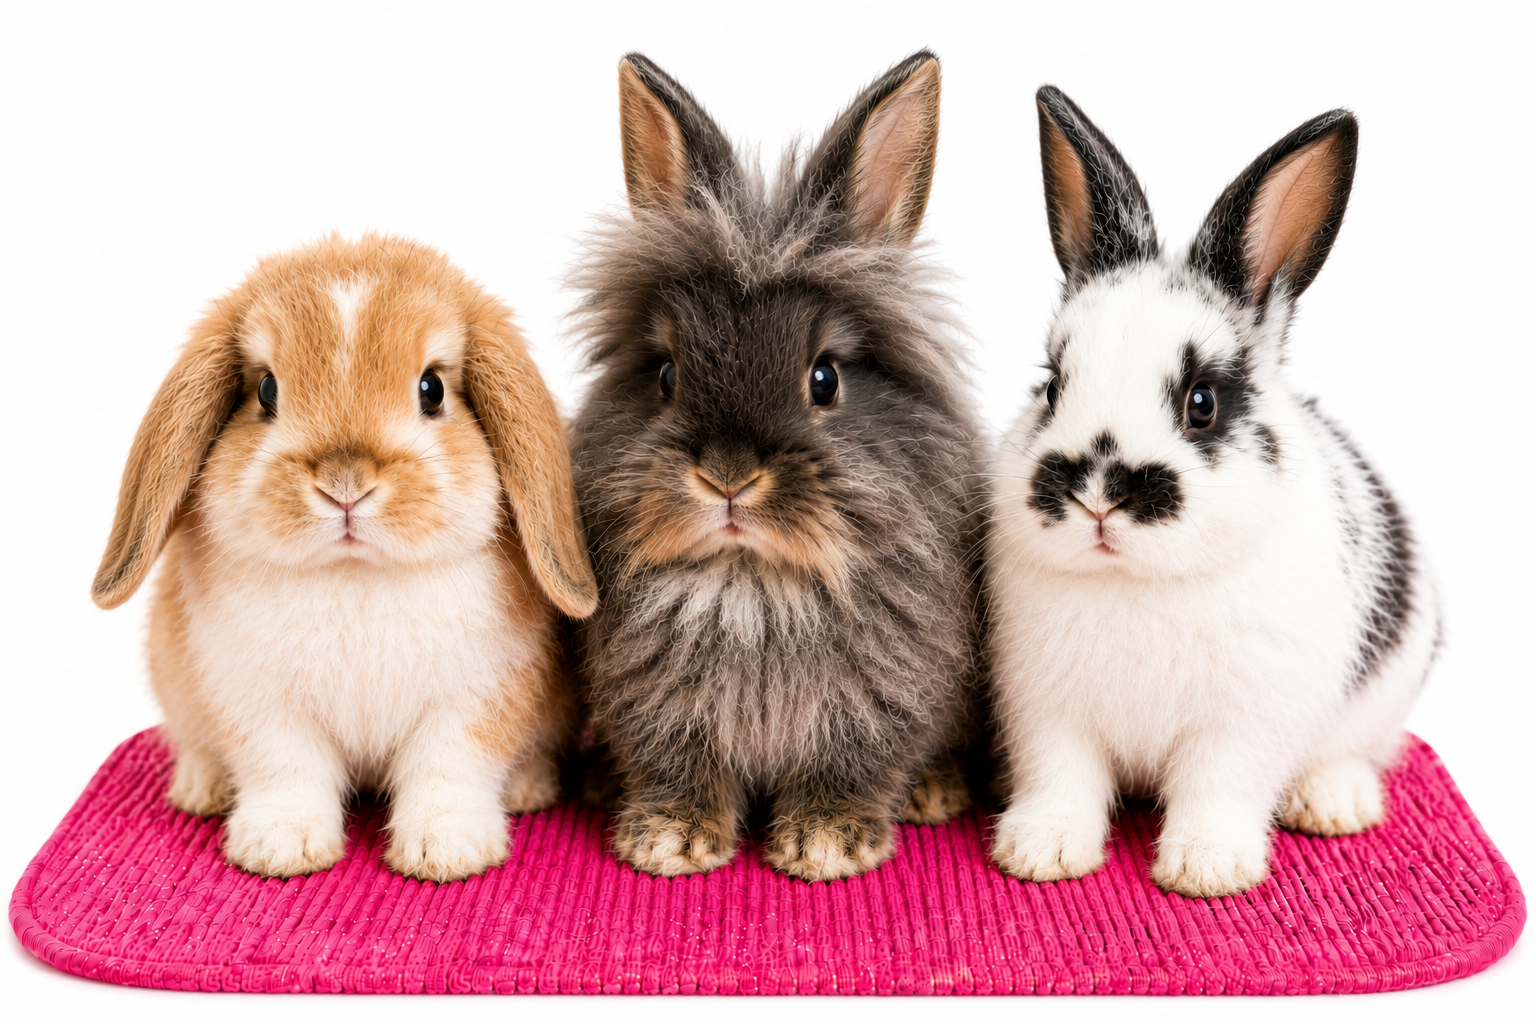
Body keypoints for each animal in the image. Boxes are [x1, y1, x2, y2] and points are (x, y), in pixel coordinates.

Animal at [91, 233, 598, 882]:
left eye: (432, 390)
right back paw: (200, 788)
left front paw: (446, 851)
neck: (356, 573)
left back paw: (529, 789)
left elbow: (449, 769)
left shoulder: (478, 700)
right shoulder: (258, 703)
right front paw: (281, 848)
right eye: (266, 390)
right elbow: (287, 770)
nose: (345, 483)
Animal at [567, 51, 985, 881]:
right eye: (666, 374)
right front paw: (669, 841)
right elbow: (678, 763)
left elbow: (848, 764)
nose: (728, 477)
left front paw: (826, 842)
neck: (752, 582)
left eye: (824, 378)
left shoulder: (876, 703)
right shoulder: (656, 703)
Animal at [985, 88, 1439, 898]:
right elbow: (1062, 782)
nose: (1097, 494)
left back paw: (1334, 803)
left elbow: (1217, 788)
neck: (1137, 583)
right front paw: (1042, 853)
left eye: (1203, 402)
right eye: (1053, 384)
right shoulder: (1048, 714)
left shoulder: (1242, 727)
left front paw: (1207, 868)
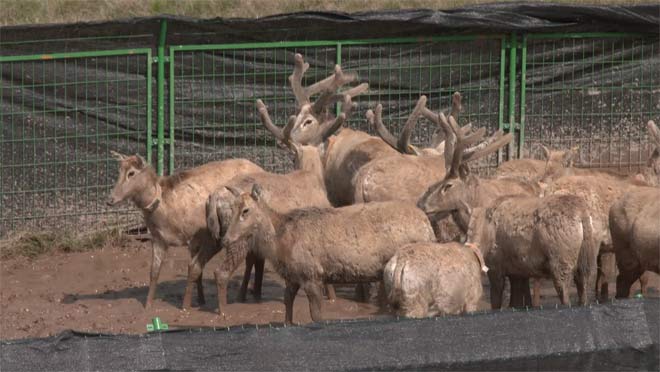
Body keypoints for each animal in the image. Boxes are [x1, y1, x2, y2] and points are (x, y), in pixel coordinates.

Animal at [107, 153, 264, 310]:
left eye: (131, 173)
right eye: (119, 170)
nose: (110, 199)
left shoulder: (201, 237)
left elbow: (194, 268)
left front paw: (189, 305)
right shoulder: (158, 239)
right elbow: (154, 272)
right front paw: (148, 306)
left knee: (253, 258)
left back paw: (250, 295)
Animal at [222, 185, 438, 324]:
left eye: (246, 210)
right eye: (231, 208)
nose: (225, 239)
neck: (278, 245)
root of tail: (428, 228)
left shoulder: (312, 274)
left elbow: (316, 315)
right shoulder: (293, 276)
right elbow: (287, 303)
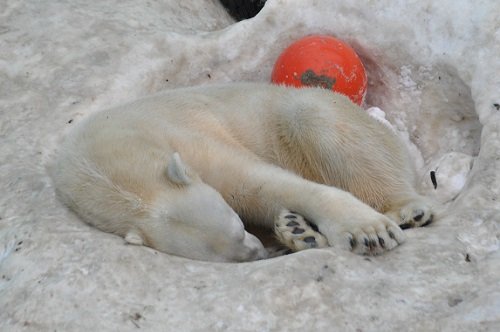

########

**WORK TO BE COMPLETED**
Transcribe all of the listing precisely. The images stay out of it.

**RESULT OF THIS EXERCISE**
Body keypoints for each animal in the image. Boxes are [x1, y1, x2, y2] and points are (x, y), in pixel coordinates.

Animal at [91, 233, 598, 882]:
left eye: (432, 390)
right back paw: (200, 788)
left front paw: (446, 851)
neck: (356, 573)
left back paw: (529, 789)
left elbow: (449, 769)
left shoulder: (478, 700)
right shoulder: (258, 703)
right front paw: (281, 848)
right eye: (266, 390)
right elbow: (287, 770)
nose: (345, 483)
Animal at [567, 51, 985, 881]:
right eye: (666, 374)
right front paw: (669, 841)
right elbow: (678, 763)
left elbow: (848, 764)
nose: (728, 477)
left front paw: (826, 842)
neck: (752, 582)
left eye: (824, 378)
left shoulder: (876, 703)
right shoulder: (656, 703)
Animal at [985, 88, 1439, 898]:
right elbow: (1062, 782)
nose: (1097, 494)
left back paw: (1334, 803)
left elbow: (1217, 788)
neck: (1137, 583)
right front paw: (1042, 853)
left eye: (1203, 402)
right eye: (1053, 384)
right shoulder: (1048, 714)
left shoulder: (1242, 727)
left front paw: (1207, 868)
Body keypoints for each animal in the image. Boxes are [x1, y1, x2, y2] and points are (x, y), in pixel coordinates.

Animal at [107, 153, 264, 310]:
left eye: (131, 173)
right eye: (119, 170)
nose: (110, 199)
left shoulder: (201, 237)
left elbow: (194, 268)
left front paw: (189, 305)
right shoulder: (158, 239)
right elbow: (154, 272)
right front paw: (148, 306)
left knee: (253, 258)
left back paw: (250, 295)
Animal at [222, 185, 438, 324]:
left eye: (246, 210)
right eye: (231, 208)
nose: (225, 239)
neck: (278, 245)
root of tail: (428, 228)
left shoulder: (312, 274)
left elbow: (316, 315)
right shoulder: (293, 276)
right elbow: (287, 303)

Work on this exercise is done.